▸ WHAT YOU WILL DO
Revise the listing below by replacing "locality" with "site description" and keeping every other line as it stands. Leave the pictures out of your answer.

▸ EXERCISE INPUTS
╔══

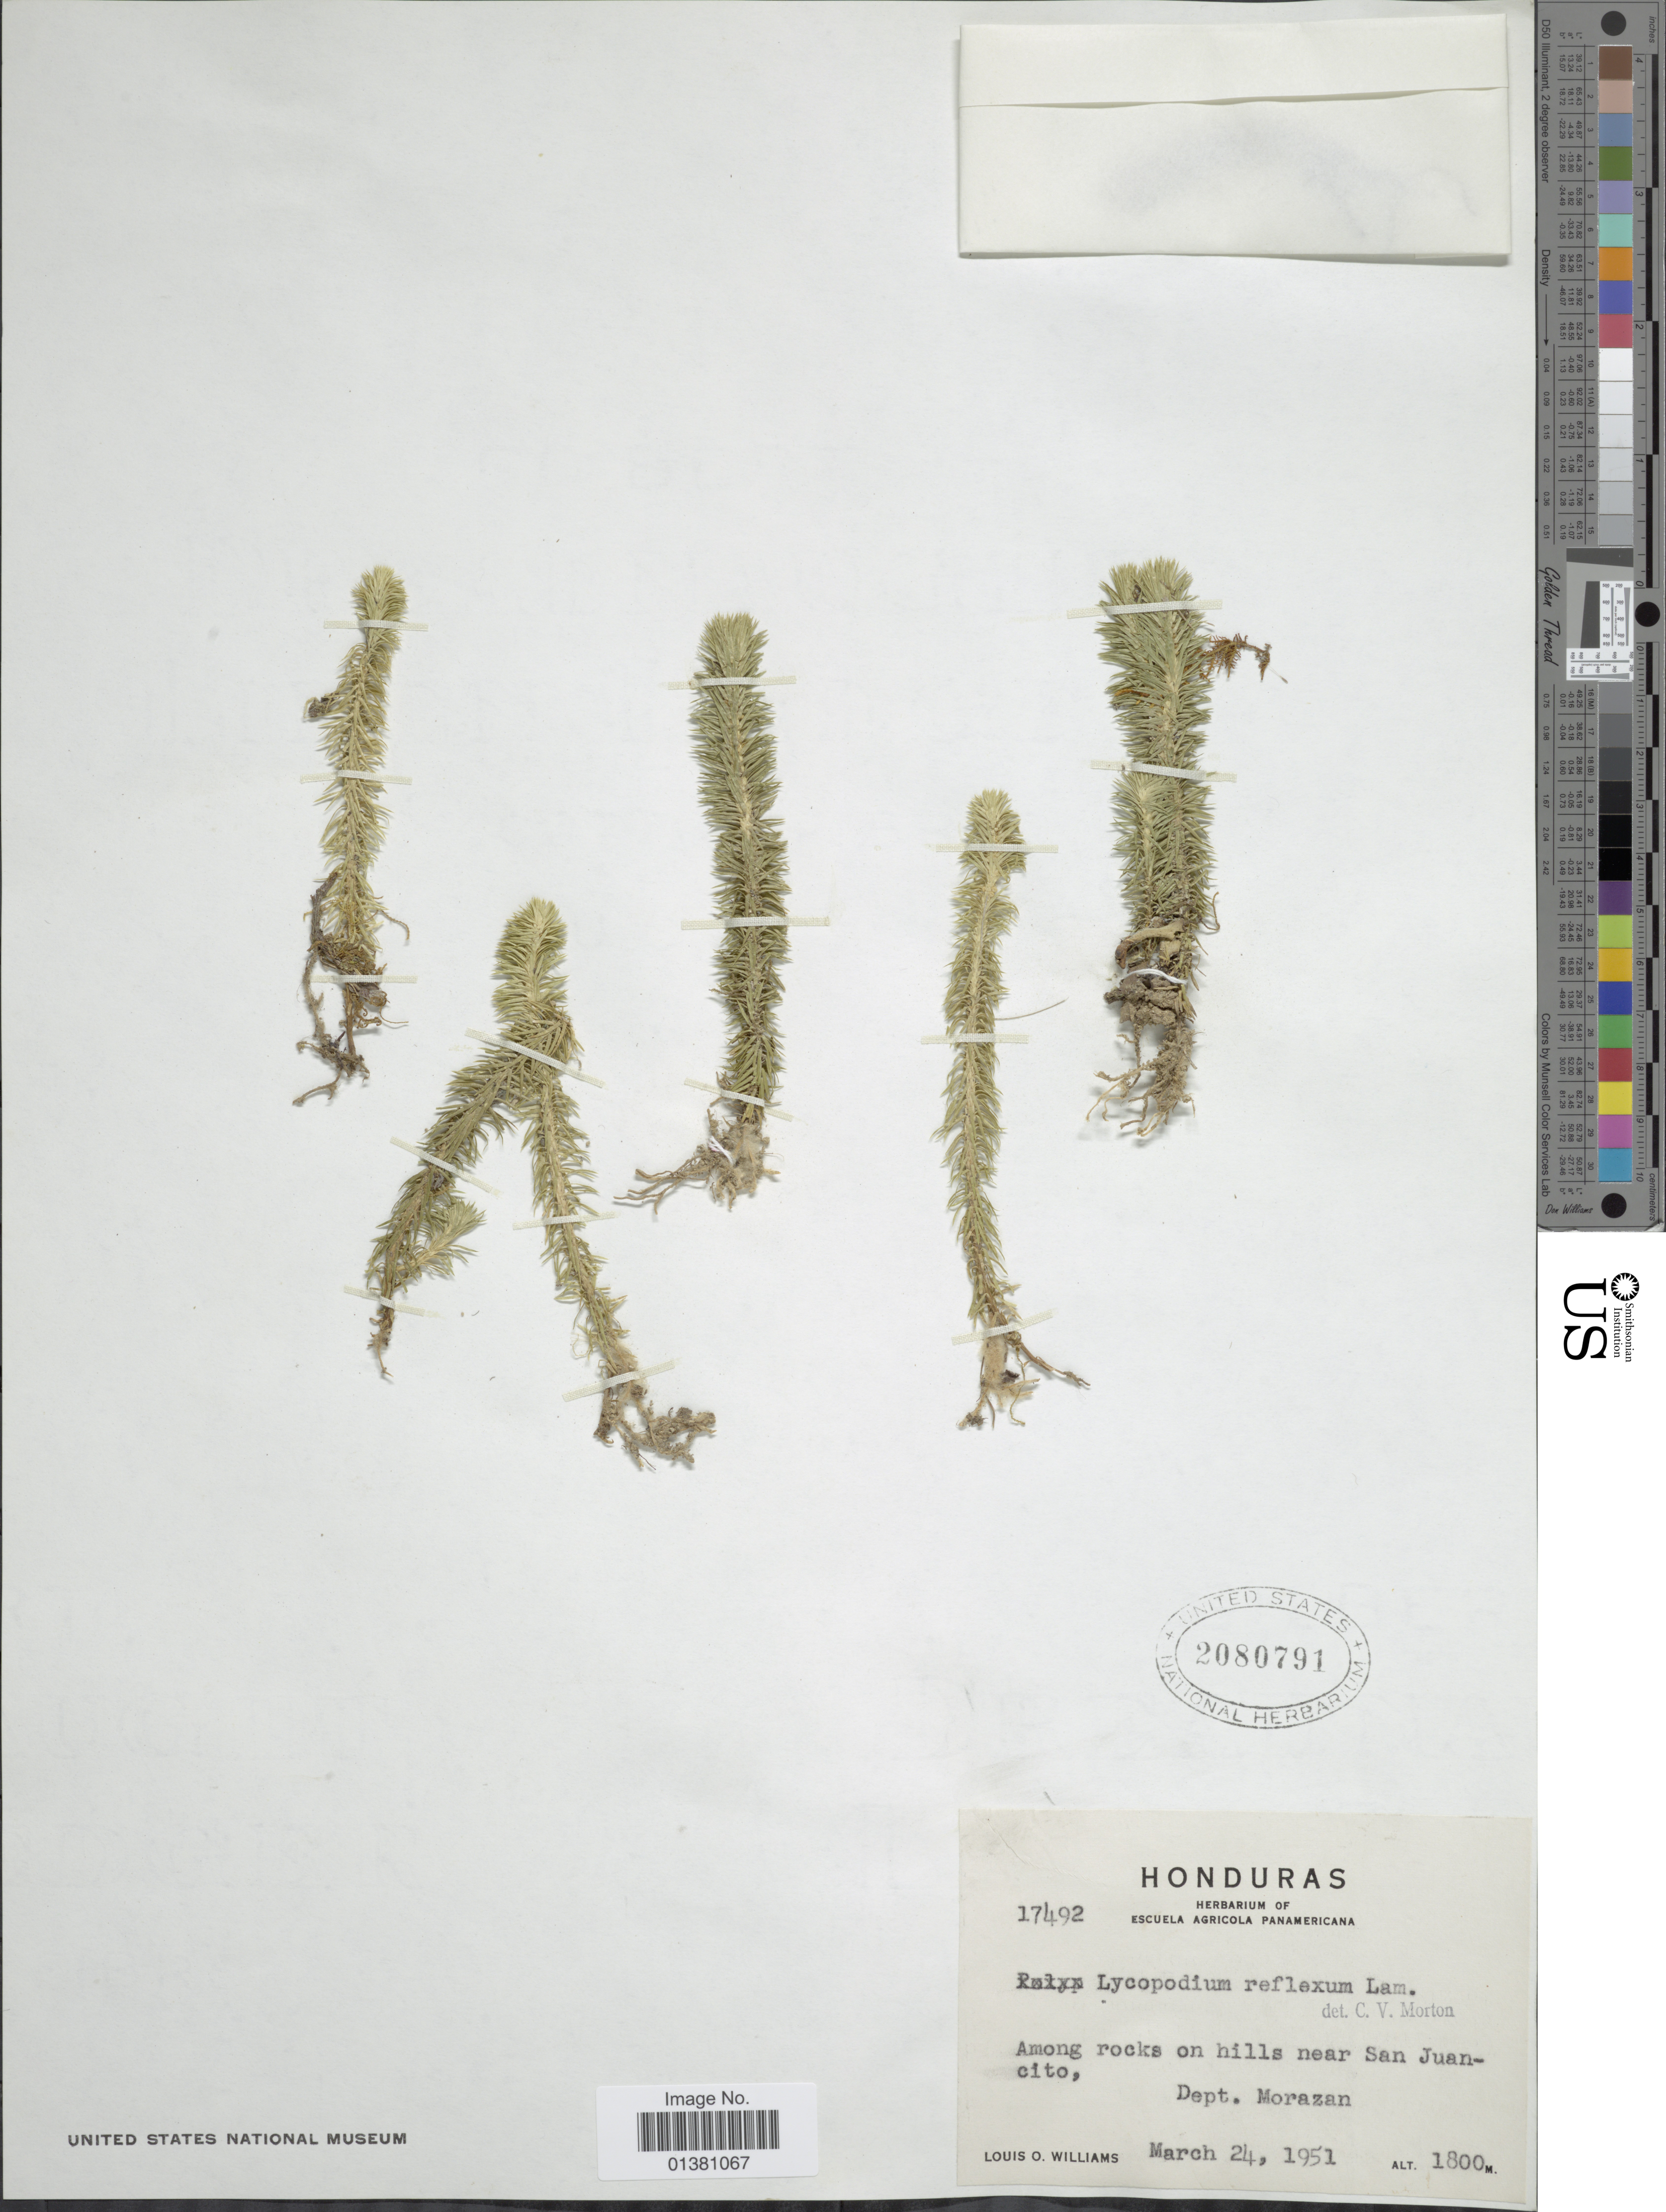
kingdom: Plantae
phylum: Tracheophyta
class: Lycopodiopsida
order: Lycopodiales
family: Lycopodiaceae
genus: Phlegmariurus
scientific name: Phlegmariurus reflexus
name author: (Lam.) B. Øllg.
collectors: L. O. Williams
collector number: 17492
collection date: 1951-03-24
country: Honduras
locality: Among rocks on hills near San Juancito,Dept Morazan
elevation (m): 1800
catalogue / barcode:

╚══

▸ ANSWER IN FULL
kingdom: Plantae
phylum: Tracheophyta
class: Lycopodiopsida
order: Lycopodiales
family: Lycopodiaceae
genus: Phlegmariurus
scientific name: Phlegmariurus reflexus
name author: (Lam.) B. Øllg.
collectors: L. O. Williams
collector number: 17492
collection date: 1951-03-24
country: Honduras
site description: Among rocks on hills near San Juancito,Dept Morazan
elevation (m): 1800
catalogue / barcode:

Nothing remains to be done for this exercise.